WORK INSTRUCTIONS
Summarize the passage below on kinship in Jemaah Islamiya in two sentences.

The Role of Kinship in Indonesia’s Jemaah Islamiya
Publication: Terrorism Monitor Volume: 4 Issue: 11
By:
On April 29, the Indonesian police raided the safe house of Jemaah Islamiya (JI) senior member Noordin Mohammed Top in Wonosobo, Central Java. Noordin, Southeast Asia’s most wanted terrorist, eluded capture by escaping only hours before police arrived at his hideout. Two of his trusted men, however, were killed and another two were arrested (Detik.com, April 29).
JI has been weakened by arrests and other counter-terrorism measures since the 2002 Bali bombings that killed more than 202 people, mostly foreigners, with several hundred more injured. Terrorists have struck with murderous effects twice in Jakarta and once more in Bali since the first major bombings. These events demonstrate that all parts of the terrorist network have not ceased jihadi operations.
JI has survived partly because it is held together by an intricate pattern of kinship.

INFORMATION PROVIDED
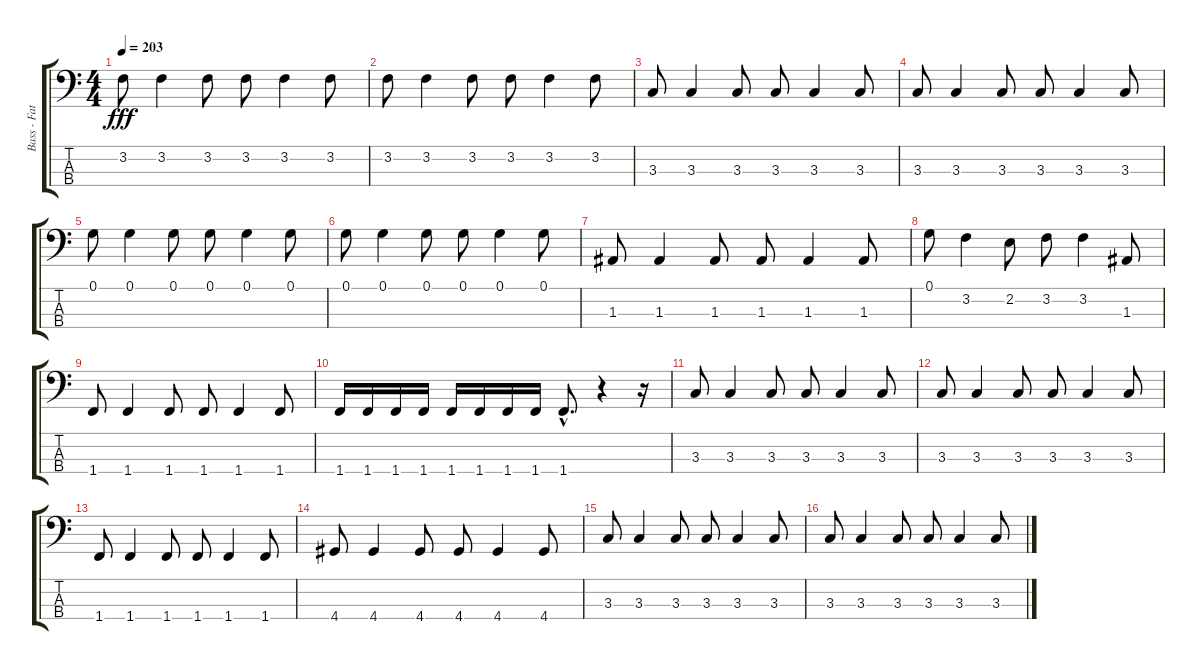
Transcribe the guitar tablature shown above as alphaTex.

\track ("Bass - Fat Mike" "Bass - Fat") {instrument electricbasspick}
\staff {score tabs}
\tuning (G2 D2 A1 E1) {hide}
\ts (4 4)
\tempo 203
\clef f4
\ks c
3.2.8{dy fff} 3.2.4 3.2.8 3.2.8 3.2.4 3.2.8 |
3.2.8 3.2.4 3.2.8 3.2.8 3.2.4 3.2.8 |
3.3.8 3.3.4 3.3.8 3.3.8 3.3.4 3.3.8 |
3.3.8 3.3.4 3.3.8 3.3.8 3.3.4 3.3.8 |
0.1.8 0.1.4 0.1.8 0.1.8 0.1.4 0.1.8 |
0.1.8 0.1.4 0.1.8 0.1.8 0.1.4 0.1.8 |
1.3.8 1.3.4 1.3.8 1.3.8 1.3.4 1.3.8 |
0.1.8 3.2.4 2.2.8 3.2.8 3.2.4 1.3.8 |
1.4.8 1.4.4 1.4.8 1.4.8 1.4.4 1.4.8 |
1.4.16 1.4.16 1.4.16 1.4.16 1.4.16 1.4.16 1.4.16 1.4.16 1.4{hac}.8{d} r.4 r.16 |
3.3.8 3.3.4 3.3.8 3.3.8 3.3.4 3.3.8 |
3.3.8 3.3.4 3.3.8 3.3.8 3.3.4 3.3.8 |
1.4.8 1.4.4 1.4.8 1.4.8 1.4.4 1.4.8 |
4.4.8 4.4.4 4.4.8 4.4.8 4.4.4 4.4.8 |
3.3.8 3.3.4 3.3.8 3.3.8 3.3.4 3.3.8 |
3.3.8 3.3.4 3.3.8 3.3.8 3.3.4 3.3.8
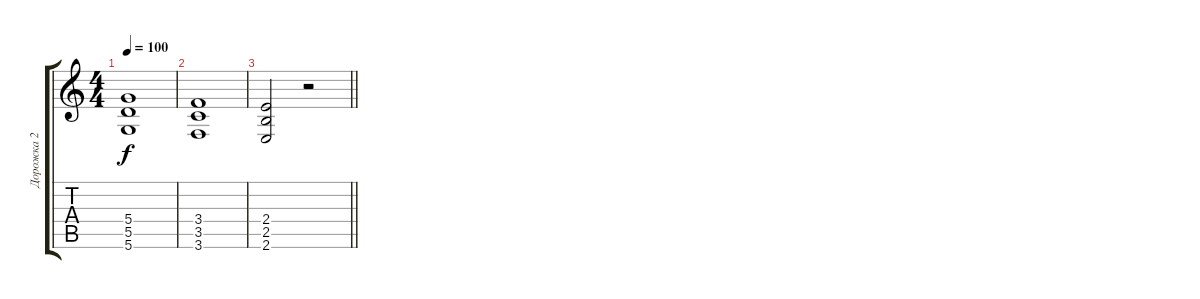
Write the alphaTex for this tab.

\track ("Дорожка 2" "Дорожка 2") {instrument distortionguitar}
\staff {score tabs}
\tuning (E4 B3 G3 D3 A2 D2) {hide}
\ts (4 4)
\tempo 100
\clef g2
\ks c
(5.4 5.5 5.6).1{dy f} |
(3.4 3.5 3.6).1 |
\barLineRight lightlight
(2.4 2.5 2.6).2 r.2
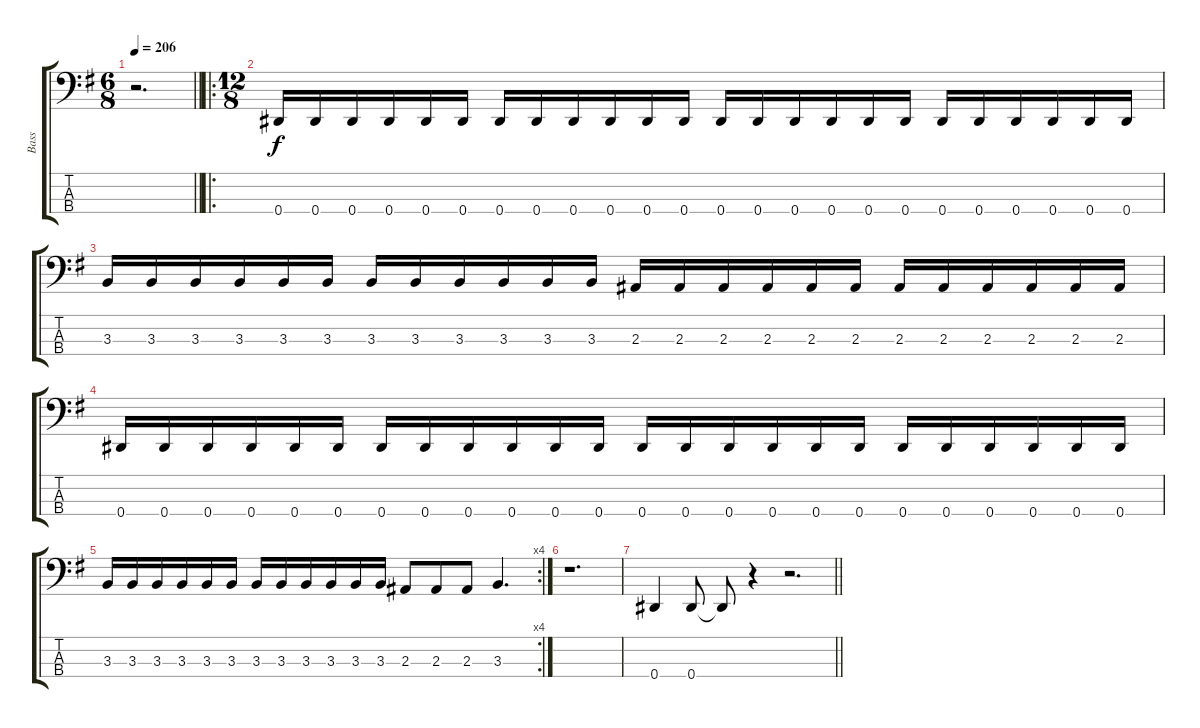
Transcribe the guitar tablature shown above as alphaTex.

\track ("Bass" "Bass") {instrument electricbasspick}
\staff {score tabs}
\tuning (Gb2 Db2 Ab1 Eb1) {hide}
\ts (6 8)
\tempo 206
\clef f4
\barLineRight lightlight
\ks g
r.2{d dy f} |
\ro
\ts (12 8)
\section ("" "")
0.4.16 0.4.16 0.4.16 0.4.16 0.4.16 0.4.16 0.4.16 0.4.16 0.4.16 0.4.16 0.4.16 0.4.16 0.4.16 0.4.16 0.4.16 0.4.16 0.4.16 0.4.16 0.4.16 0.4.16 0.4.16 0.4.16 0.4.16 0.4.16 |
3.3.16 3.3.16 3.3.16 3.3.16 3.3.16 3.3.16 3.3.16 3.3.16 3.3.16 3.3.16 3.3.16 3.3.16 2.3.16 2.3.16 2.3.16 2.3.16 2.3.16 2.3.16 2.3.16 2.3.16 2.3.16 2.3.16 2.3.16 2.3.16 |
0.4.16 0.4.16 0.4.16 0.4.16 0.4.16 0.4.16 0.4.16 0.4.16 0.4.16 0.4.16 0.4.16 0.4.16 0.4.16 0.4.16 0.4.16 0.4.16 0.4.16 0.4.16 0.4.16 0.4.16 0.4.16 0.4.16 0.4.16 0.4.16 |
\rc 4
3.3.16 3.3.16 3.3.16 3.3.16 3.3.16 3.3.16 3.3.16 3.3.16 3.3.16 3.3.16 3.3.16 3.3.16 2.3.8 2.3.8 2.3.8 3.3.4{d} |
r.1{d} |
\barLineRight lightlight
0.4.4 0.4.8 0.4{t}.8 r.4 r.2{d}
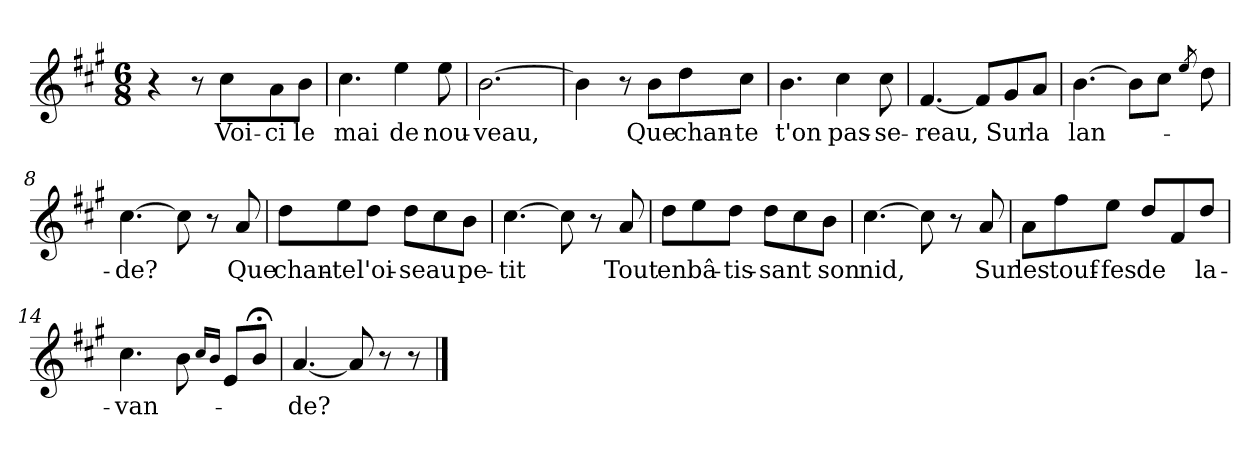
**kern	**text
*part1	*part1
*staff1	*staff1
*clefG2	*
*k[f#c#g#]	*
*M6/8	*
=1	=1
4r	.
8r	.
!	!LO:LY:b
8cc#\L	Voi-
!	!LO:LY:b
8a\	-ci
!	!LO:LY:b
8b\J	le
=2	=2
!	!LO:LY:b
4.cc#\	mai
!	!LO:LY:b
4ee\	de
!	!LO:LY:b
8ee\	nou-
=3	=3
!	!LO:LY:b
[2.b\	-veau,
=4	=4
4b\]	.
8r	.
!	!LO:LY:b
8b\L	Que
!	!LO:LY:b
8dd\	chan-
!	!LO:LY:b
8cc#\J	-te
=5	=5
!	!LO:LY:b
4.b\	t'on
!	!LO:LY:b
4cc#\	pas-
!	!LO:LY:b
8cc#\	-se-
=6	=6
!	!LO:LY:b
[4.f#/	-reau,
8f#/L]	.
!	!LO:LY:b
8g#/	Sur
!	!LO:LY:b
8a/J	la
=7	=7
!	!LO:LY:b
[4.b\	lan-
8b\L]	.
8cc#\J	.
8qee/	.
8dd\	.
=8	=8
!	!LO:LY:b
[4.cc#\	-de?
8cc#\]	.
8r	.
!	!LO:LY:b
8a/	Que
!!LO:LB:g=z
=9	=9
!	!LO:LY:b
8dd\L	chan-
!	!LO:LY:b
8ee\	-te
!	!LO:LY:b
8dd\J	l'oi-
!	!LO:LY:b
8dd\L	-seau
8cc#\	.
!	!LO:LY:b
8b\J	pe-
=10	=10
!	!LO:LY:b
[4.cc#\	-tit
8cc#\]	.
8r	.
!	!LO:LY:b
8a/	Tout
=11	=11
!	!LO:LY:b
8dd\L	en
!	!LO:LY:b
8ee\	bâ-
!	!LO:LY:b
8dd\J	-tis-
!	!LO:LY:b
8dd\L	-sant
8cc#\	.
!	!LO:LY:b
8b\J	son
=12	=12
!	!LO:LY:b
[4.cc#\	nid,
8cc#\]	.
8r	.
!	!LO:LY:b
8a/	Sur
=13	=13
!	!LO:LY:b
8a\L	les
!	!LO:LY:b
8ff#\	touf-
!	!LO:LY:b
8ee\J	-fes
!	!LO:LY:b
8dd/L	de
8f#/	.
!	!LO:LY:b
8dd/J	la-
=14	=14
!	!LO:LY:b
4.cc#\	-van-
8b\	.
16qcc#/LL	.
16qb/JJ	.
8e/L	.
8b;</J	.
=15	=15
!	!LO:LY:b
[4.a/	-de?
8a/]	.
8r	.
8r	.
==	==
*-	*-
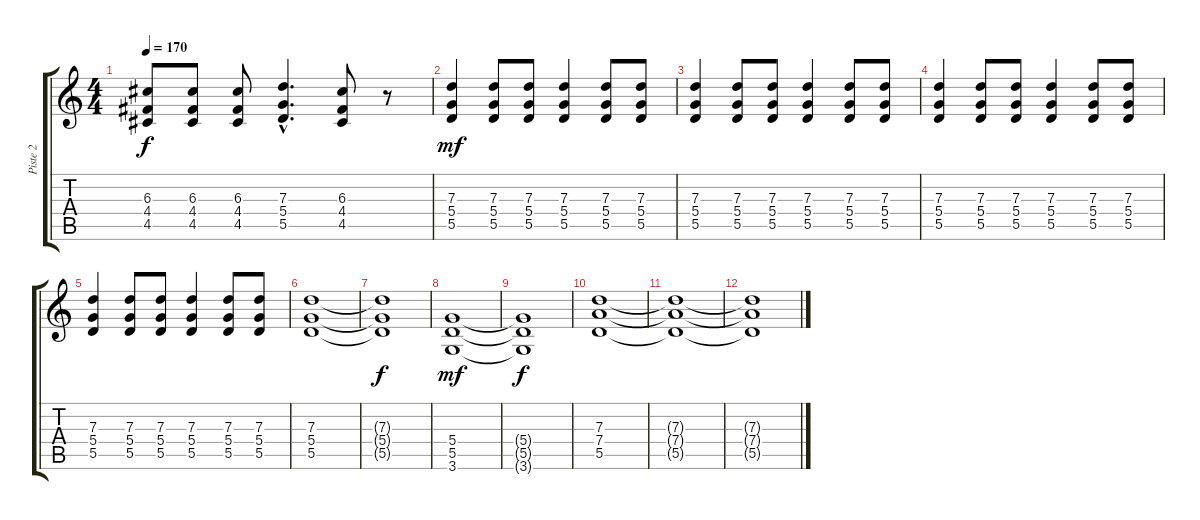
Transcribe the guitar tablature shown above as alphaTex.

\track ("Piste 2" "Piste 2") {instrument distortionguitar}
\staff {score tabs}
\tuning (E4 B3 G3 D3 A2 E2) {hide}
\ts (4 4)
\tempo 170
\clef g2
\ks c
(6.3 4.4 4.5).8{dy f} (6.3 4.4 4.5).8 (6.3 4.4 4.5).8 (7.3{hac} 5.4{hac} 5.5{hac}).4{d} (6.3 4.4 4.5).8 r.8 |
(7.3 5.4 5.5).4{dy mf} (7.3 5.4 5.5).8 (7.3 5.4 5.5).8 (7.3 5.4 5.5).4 (7.3 5.4 5.5).8 (7.3 5.4 5.5).8 |
(7.3 5.4 5.5).4 (7.3 5.4 5.5).8 (7.3 5.4 5.5).8 (7.3 5.4 5.5).4 (7.3 5.4 5.5).8 (7.3 5.4 5.5).8 |
(7.3 5.4 5.5).4 (7.3 5.4 5.5).8 (7.3 5.4 5.5).8 (7.3 5.4 5.5).4 (7.3 5.4 5.5).8 (7.3 5.4 5.5).8 |
(7.3 5.4 5.5).4 (7.3 5.4 5.5).8 (7.3 5.4 5.5).8 (7.3 5.4 5.5).4 (7.3 5.4 5.5).8 (7.3 5.4 5.5).8 |
(7.3 5.4 5.5).1 |
(7.3{t} 5.4{t} 5.5{t}).1{dy f} |
(5.4 5.5 3.6).1{dy mf} |
(5.4{t} 5.5{t} 3.6{t}).1{dy f} |
(7.3 7.4 5.5).1 |
(7.3{t} 7.4{t} 5.5{t}).1 |
(7.3{t} 7.4{t} 5.5{t}).1
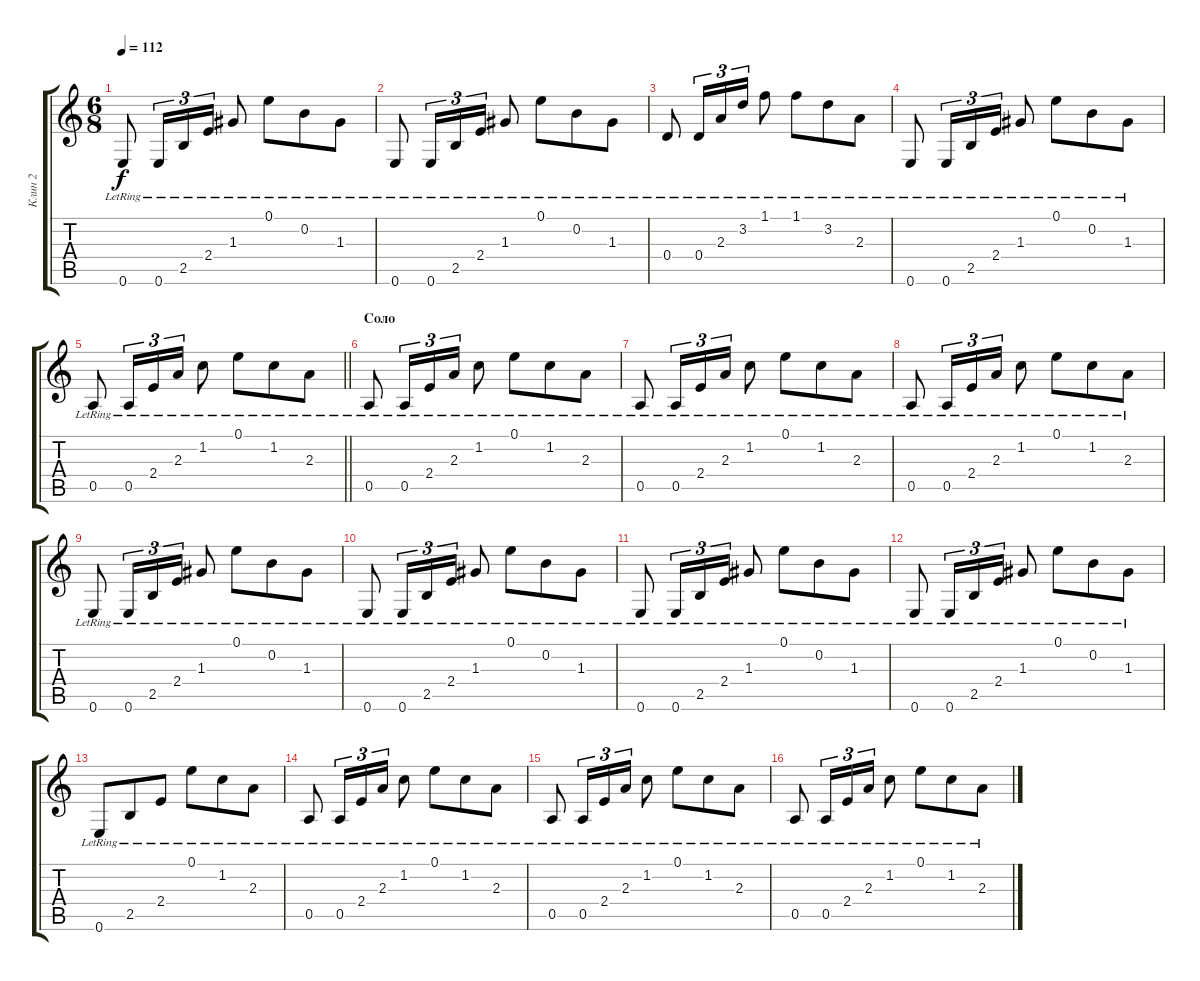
\track ("Клин 2" "Клин 2") {instrument electricguitarclean}
\staff {score tabs}
\tuning (E4 B3 G3 D3 A2 E2) {hide}
\ts (6 8)
\tempo 112
\clef g2
\ks c
0.6{lr}.8{dy f} 0.6{lr}.16{tu (3 2)} 2.5{lr}.16{tu (3 2)} 2.4{lr}.16{tu (3 2)} 1.3{lr}.8 0.1{lr}.8 0.2{lr}.8 1.3{lr}.8 |
0.6{lr}.8 0.6{lr}.16{tu (3 2)} 2.5{lr}.16{tu (3 2)} 2.4{lr}.16{tu (3 2)} 1.3{lr}.8 0.1{lr}.8 0.2{lr}.8 1.3{lr}.8 |
0.4{lr}.8 0.4{lr}.16{tu (3 2)} 2.3{lr}.16{tu (3 2)} 3.2{lr}.16{tu (3 2)} 1.1{lr}.8 1.1{lr}.8 3.2{lr}.8 2.3{lr}.8 |
0.6{lr}.8 0.6{lr}.16{tu (3 2)} 2.5{lr}.16{tu (3 2)} 2.4{lr}.16{tu (3 2)} 1.3{lr}.8 0.1{lr}.8 0.2{lr}.8 1.3{lr}.8 |
\barLineRight lightlight
0.5{lr}.8 0.5{lr}.16{tu (3 2)} 2.4{lr}.16{tu (3 2)} 2.3{lr}.16{tu (3 2)} 1.2{lr}.8 0.1{lr}.8 1.2{lr}.8 2.3{lr}.8 |
\section ("" "Соло")
0.5{lr}.8 0.5{lr}.16{tu (3 2)} 2.4{lr}.16{tu (3 2)} 2.3{lr}.16{tu (3 2)} 1.2{lr}.8 0.1{lr}.8 1.2{lr}.8 2.3{lr}.8 |
0.5{lr}.8 0.5{lr}.16{tu (3 2)} 2.4{lr}.16{tu (3 2)} 2.3{lr}.16{tu (3 2)} 1.2{lr}.8 0.1{lr}.8 1.2{lr}.8 2.3{lr}.8 |
0.5{lr}.8 0.5{lr}.16{tu (3 2)} 2.4{lr}.16{tu (3 2)} 2.3{lr}.16{tu (3 2)} 1.2{lr}.8 0.1{lr}.8 1.2{lr}.8 2.3{lr}.8 |
0.6{lr}.8 0.6{lr}.16{tu (3 2)} 2.5{lr}.16{tu (3 2)} 2.4{lr}.16{tu (3 2)} 1.3{lr}.8 0.1{lr}.8 0.2{lr}.8 1.3{lr}.8 |
0.6{lr}.8 0.6{lr}.16{tu (3 2)} 2.5{lr}.16{tu (3 2)} 2.4{lr}.16{tu (3 2)} 1.3{lr}.8 0.1{lr}.8 0.2{lr}.8 1.3{lr}.8 |
0.6{lr}.8 0.6{lr}.16{tu (3 2)} 2.5{lr}.16{tu (3 2)} 2.4{lr}.16{tu (3 2)} 1.3{lr}.8 0.1{lr}.8 0.2{lr}.8 1.3{lr}.8 |
0.6{lr}.8 0.6{lr}.16{tu (3 2)} 2.5{lr}.16{tu (3 2)} 2.4{lr}.16{tu (3 2)} 1.3{lr}.8 0.1{lr}.8 0.2{lr}.8 1.3{lr}.8 |
0.6{lr}.8 2.5{lr}.8 2.4{lr}.8 0.1{lr}.8 1.2{lr}.8 2.3{lr}.8 |
0.5{lr}.8 0.5{lr}.16{tu (3 2)} 2.4{lr}.16{tu (3 2)} 2.3{lr}.16{tu (3 2)} 1.2{lr}.8 0.1{lr}.8 1.2{lr}.8 2.3{lr}.8 |
0.5{lr}.8 0.5{lr}.16{tu (3 2)} 2.4{lr}.16{tu (3 2)} 2.3{lr}.16{tu (3 2)} 1.2{lr}.8 0.1{lr}.8 1.2{lr}.8 2.3{lr}.8 |
0.5{lr}.8 0.5{lr}.16{tu (3 2)} 2.4{lr}.16{tu (3 2)} 2.3{lr}.16{tu (3 2)} 1.2{lr}.8 0.1{lr}.8 1.2{lr}.8 2.3{lr}.8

REPLY
On April 29, Indonesian police raided the Wonosobo, Central Java, safe house of senior Jemaah Islamiya member Noordin Mohammed Top, who escaped hours before they arrived, while two of his trusted men were killed and two others were arrested. Although arrests and other counter-terrorism measures since the 2002 Bali bombings have weakened the group, later attacks in Jakarta and Bali show the network has not stopped its operations, and it has survived partly because an intricate pattern of kinship holds it together.